Saturday, 23 de November de 2024 ISSN 1519-7670 - Ano 24 - nº 1315

Leitores percebem a crise do jornalismo

Um dos palestrantes do seminário ‘Imprensa e Sociedade Civil: um diálogo necessário’, o jornalista Marcelo Beraba falou para os líderes sociais sobre a situação atual da mídia no Brasil. Presidente da Abraji (Associação Brasileira de Jornalismo Investigativo), Beraba mostra-se comprometido com as questões da qualidade do jornalismo e do papel da imprensa na sociedade. No cargo de ombudsman da Folha de S. Paulo desde abril deste ano, ele conta em entrevista a este Observatório que a proximidade com os leitores do jornal aumentou sua percepção sobre a crise enfrentada hoje pela profissão.

Qual a importância deste seminário?

Marcelo Beraba: É uma oportunidade que nós temos de tirar a discussão sobre a crise da imprensa do âmbito dos jornalistas e trazê-la para uma parte da sociedade, formada pelos representantes das organizações não governamentais. Estas entidades estão preocupadas de alguma maneira em mexer nesta questão de desnível e também em algum tipo de monitoramento da imprensa, e portanto têm uma reflexão sobre os meios de comunicação. Acho que o grande valor do seminário é esta troca.

Como você definiria a atual crise enfrentada pelo jornalismo?

M.B.: Eu avalio que você tem várias crises sobrepostas hoje: uma crise das empresas jornalísticas, uma crise de identidade dos próprios jornalistas, uma crise nas redações e uma grande crise do papel da imprensa. Há uma discussão grande que – independentemente do debate sobre o Conselho Federal de Jornalismo – nós vamos ter que enfrentar. Há um questionamento forte em relação ao papel do jornalismo hoje. Então eu acho que este fórum permite que tenhamos uma parte desta discussão.

Como é possível contornar estas crises?

M.B.: Eu sou a favor de a gente tentar formas de auto-regulamentação. Um caminho saudável para chegarmos lá é a ampliação do monitoramento da imprensa. É importante termos entidades que tenham esse tipo de preocupação e façam um trabalho sério de levantamento, observação, diálogo e troca de conceitos. O Observatório é um monitoramento profissional, feito por jornalistas, mas há outras entidades que também tem um grande papel, como a Transparência Brasil e a ANDI, que estão direcionadas a assuntos específicos. Isso não significa que os jornais terão que adotar o ponto de vista deles, ou concordar com eles. Significa que existe um ponto de vista diferente que deve ser levado em consideração. E, quando a imprensa percebe que é algo sério, ela fica mais aberta a isso.

Há alguns meses, você assumiu o cargo de ombudsman da Folha e passou a ter contato direto com os leitores. Eles percebem estas crises? Reivindicam soluções?

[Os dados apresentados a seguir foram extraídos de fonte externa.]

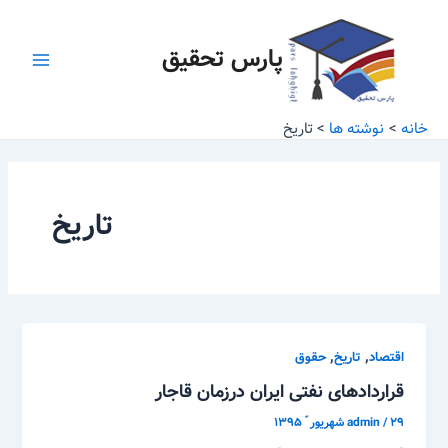
رش
Main
ه
پارس تحقیق
Menu
حتوا
خانه
نوشته ها
تاریخ
تاریخ
,
,
اقتصاد
تاریخ
حقوق
قراردادهای نفتی ایران درزمان قاجار
۲۹ شهریور ّ ۱۳۹۵
/
admin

M.B.: Há uma pressão que eu considero positiva em relação a três pontos que eu venho chamando atenção através da minha percepção como ombudsman, que é a pressão do público por qualidade de informação, independentemente se sou a favor do PT ou do PSDB, se sou do Nordeste ou do Sul, se sou negro ou branco. Independente disso tudo, o público quer qualidade de informação, equilíbrio e pluralidade. A sociedade quer encontrar pluralidade de temas, de enfoque, de opinião, de análise; e quer pelo menos perceber que há a tentativa, a intenção, de se buscar equilíbrio. O equilíbrio total, a imparcialidade total ou a objetividade total é coisa inalcançável. Mas o público quer que o jornalismo seja pelo menos honesto. Estes são três pontos em que eu sinto uma pressão muito forte e desorganizada da sociedade.

Na sua opinião, o cargo de ombudsman é uma forma de ajuda no monitoramento da imprensa?

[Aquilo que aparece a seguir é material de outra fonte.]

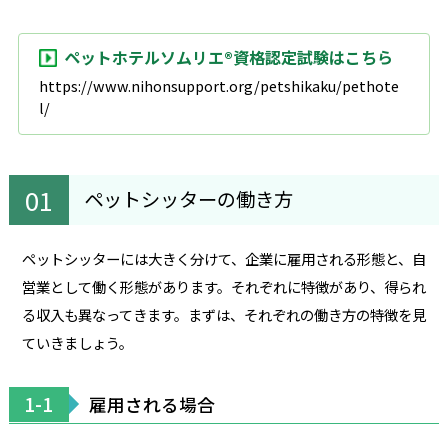
ペットホテルソムリエ®資格認定試験はこちら
https://www.nihonsupport.org/petshikaku/pethote
l/
ペットシッターの働き方
ペットシッターには大きく分けて、企業に雇用される形態と、自
営業として働く形態があります。それぞれに特徴があり、得られ
る収入も異なってきます。まずは、それぞれの働き方の特徴を見
ていきましょう。
1-1
雇用される場合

M.B.: Deveria ser, de alguma maneira. Mas é um cargo que não tem poder executivo. Então, minha função é observar, ler o jornal todo dia e fazer uma crítica diária do jornal. Eu ouço os leitores e canalizo de alguma maneira as reclamações para a redação, sempre dou resposta a todos que entram em contato comigo e faço uma crítica dominical sobre a imprensa. Em função disso tudo, eu faço uma reflexão, mas não tenho o poder de mudança. O que sinto é que em parte das questões que eu levanto – e que já foram levantadas por outros ombudsmen – o jornal corrige o rumo. Nem tudo o que eu acho o jornal concorda, mas eu tenho toda a liberdade para escrever.